The sacramental life of the school is centred on the Abbey Church. At the Sunday Mass in the Abbey Church, students of different ages enhance the liturgy through serving, reading and singing. In addition each boarding house has its own Chapel and Chaplain and celebrates Mass during the week.
Year 13 students are trained and commissioned as Eucharistic Ministers. The Eucharist also forms the culmination of the different retreats offered to students, sometimes even celebrated outside.
Students are offered the chance to make their confession once a term in the Crypt of the Abbey Church. These Reconciliation services are organised by each house, with the monastery providing confessors, who use the newly glassed in chapels as confessionals. Students who are not Catholic have the opportunity at these services to see a priest for a prayer and blessing.
In each house a senior student is nominated to be a catechist. Catechesis is the action of the church that leads the faithful to maturity of faith.
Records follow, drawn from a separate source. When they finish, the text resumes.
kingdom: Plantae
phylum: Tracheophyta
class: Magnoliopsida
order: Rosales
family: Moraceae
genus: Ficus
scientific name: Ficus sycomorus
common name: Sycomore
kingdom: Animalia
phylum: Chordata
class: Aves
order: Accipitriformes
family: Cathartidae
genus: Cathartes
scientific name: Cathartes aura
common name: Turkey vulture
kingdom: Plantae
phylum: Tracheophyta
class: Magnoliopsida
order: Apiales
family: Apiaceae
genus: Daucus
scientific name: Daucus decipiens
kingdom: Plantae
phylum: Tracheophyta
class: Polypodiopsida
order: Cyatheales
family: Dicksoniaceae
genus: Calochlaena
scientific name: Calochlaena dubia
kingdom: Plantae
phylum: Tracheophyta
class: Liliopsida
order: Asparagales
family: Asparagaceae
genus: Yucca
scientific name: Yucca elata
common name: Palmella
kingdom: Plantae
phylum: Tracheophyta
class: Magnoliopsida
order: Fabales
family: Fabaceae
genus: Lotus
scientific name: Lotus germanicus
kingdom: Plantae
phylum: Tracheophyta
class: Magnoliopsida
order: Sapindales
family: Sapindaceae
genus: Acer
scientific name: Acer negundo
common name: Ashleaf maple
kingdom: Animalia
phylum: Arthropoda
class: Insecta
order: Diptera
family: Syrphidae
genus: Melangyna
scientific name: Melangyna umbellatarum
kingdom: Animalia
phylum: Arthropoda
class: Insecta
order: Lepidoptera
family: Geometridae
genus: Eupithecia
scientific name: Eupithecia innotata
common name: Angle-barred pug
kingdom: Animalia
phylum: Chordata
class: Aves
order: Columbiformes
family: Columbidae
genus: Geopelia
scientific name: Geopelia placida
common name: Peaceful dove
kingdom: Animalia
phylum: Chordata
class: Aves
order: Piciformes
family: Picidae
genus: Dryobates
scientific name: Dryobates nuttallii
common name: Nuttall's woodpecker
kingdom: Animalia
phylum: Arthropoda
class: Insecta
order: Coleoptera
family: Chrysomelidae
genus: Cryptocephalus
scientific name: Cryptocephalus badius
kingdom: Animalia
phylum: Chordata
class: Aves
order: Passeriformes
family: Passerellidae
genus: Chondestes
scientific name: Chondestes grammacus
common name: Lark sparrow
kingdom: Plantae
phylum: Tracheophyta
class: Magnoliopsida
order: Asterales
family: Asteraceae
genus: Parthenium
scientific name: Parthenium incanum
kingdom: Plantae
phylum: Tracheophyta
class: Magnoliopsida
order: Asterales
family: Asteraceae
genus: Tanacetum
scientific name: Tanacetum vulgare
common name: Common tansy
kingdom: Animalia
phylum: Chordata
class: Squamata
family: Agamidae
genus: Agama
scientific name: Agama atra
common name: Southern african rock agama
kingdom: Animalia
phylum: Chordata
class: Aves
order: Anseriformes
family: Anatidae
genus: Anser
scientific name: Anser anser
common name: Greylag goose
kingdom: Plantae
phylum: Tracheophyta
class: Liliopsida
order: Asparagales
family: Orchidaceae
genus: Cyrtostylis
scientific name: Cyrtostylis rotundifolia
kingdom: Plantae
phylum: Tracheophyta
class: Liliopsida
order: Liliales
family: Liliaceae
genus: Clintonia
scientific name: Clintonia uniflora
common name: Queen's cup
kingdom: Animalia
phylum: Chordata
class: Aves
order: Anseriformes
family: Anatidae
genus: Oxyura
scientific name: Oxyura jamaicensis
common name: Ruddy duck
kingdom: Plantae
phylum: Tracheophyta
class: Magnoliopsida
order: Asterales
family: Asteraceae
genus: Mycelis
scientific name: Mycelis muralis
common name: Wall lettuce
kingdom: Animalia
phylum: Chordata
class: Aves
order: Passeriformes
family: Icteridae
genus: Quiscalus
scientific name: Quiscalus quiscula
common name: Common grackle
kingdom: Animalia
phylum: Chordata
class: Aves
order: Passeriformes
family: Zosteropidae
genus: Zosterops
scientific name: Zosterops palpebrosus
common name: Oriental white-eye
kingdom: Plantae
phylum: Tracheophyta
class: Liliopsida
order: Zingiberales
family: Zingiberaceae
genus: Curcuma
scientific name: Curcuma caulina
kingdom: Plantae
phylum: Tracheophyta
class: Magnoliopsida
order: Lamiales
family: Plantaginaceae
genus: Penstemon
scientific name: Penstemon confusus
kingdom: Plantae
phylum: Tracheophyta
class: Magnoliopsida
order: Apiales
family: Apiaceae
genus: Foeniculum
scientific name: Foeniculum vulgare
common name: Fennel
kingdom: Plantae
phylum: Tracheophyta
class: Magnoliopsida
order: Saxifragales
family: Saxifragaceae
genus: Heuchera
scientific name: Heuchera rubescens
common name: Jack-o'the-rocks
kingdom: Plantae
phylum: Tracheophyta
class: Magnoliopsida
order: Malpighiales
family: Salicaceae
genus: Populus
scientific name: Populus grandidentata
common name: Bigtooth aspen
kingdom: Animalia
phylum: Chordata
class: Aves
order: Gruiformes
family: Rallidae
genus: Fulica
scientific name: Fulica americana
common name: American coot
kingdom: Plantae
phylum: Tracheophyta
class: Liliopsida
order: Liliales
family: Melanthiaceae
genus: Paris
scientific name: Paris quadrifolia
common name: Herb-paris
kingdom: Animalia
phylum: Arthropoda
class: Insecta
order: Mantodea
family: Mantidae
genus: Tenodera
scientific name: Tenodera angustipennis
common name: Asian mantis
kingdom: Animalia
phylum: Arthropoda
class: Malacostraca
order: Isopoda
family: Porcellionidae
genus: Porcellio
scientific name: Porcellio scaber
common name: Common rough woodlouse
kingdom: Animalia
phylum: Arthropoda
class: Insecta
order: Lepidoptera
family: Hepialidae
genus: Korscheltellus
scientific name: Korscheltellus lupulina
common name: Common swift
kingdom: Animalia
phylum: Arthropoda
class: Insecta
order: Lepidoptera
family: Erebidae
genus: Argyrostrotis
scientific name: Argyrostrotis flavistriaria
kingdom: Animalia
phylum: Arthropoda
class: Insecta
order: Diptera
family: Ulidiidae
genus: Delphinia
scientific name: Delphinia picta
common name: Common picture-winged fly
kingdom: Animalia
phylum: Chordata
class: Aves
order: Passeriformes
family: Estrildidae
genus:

A minister of this sort of activity is called a catechist. Because of varied circumstances and multiple needs, catechetical activity takes on various forms. It means being involved in the spiritual formation of students, and at Ampleforth it means having a special role in preparing people for Confirmation; it’s a role of significant importance. Within the programme of catechesis and preparation for Confirmation the student catechist does most of the catechetical work with the confirmandi in their house. They do this under the direction of the central chaplaincy, being trained at the beginning of the year and preparing each session for an hour each week with the chaplaincy assistant. The house chaplain oversees their work and they support the house chaplain in many ways. They are helped to draw upon their own faith and experiences and they learn how to communicate the mysteries of our faith drawing upon the Bible, tradition, YouCat (the Catholic Church's youth catechism) and other resources.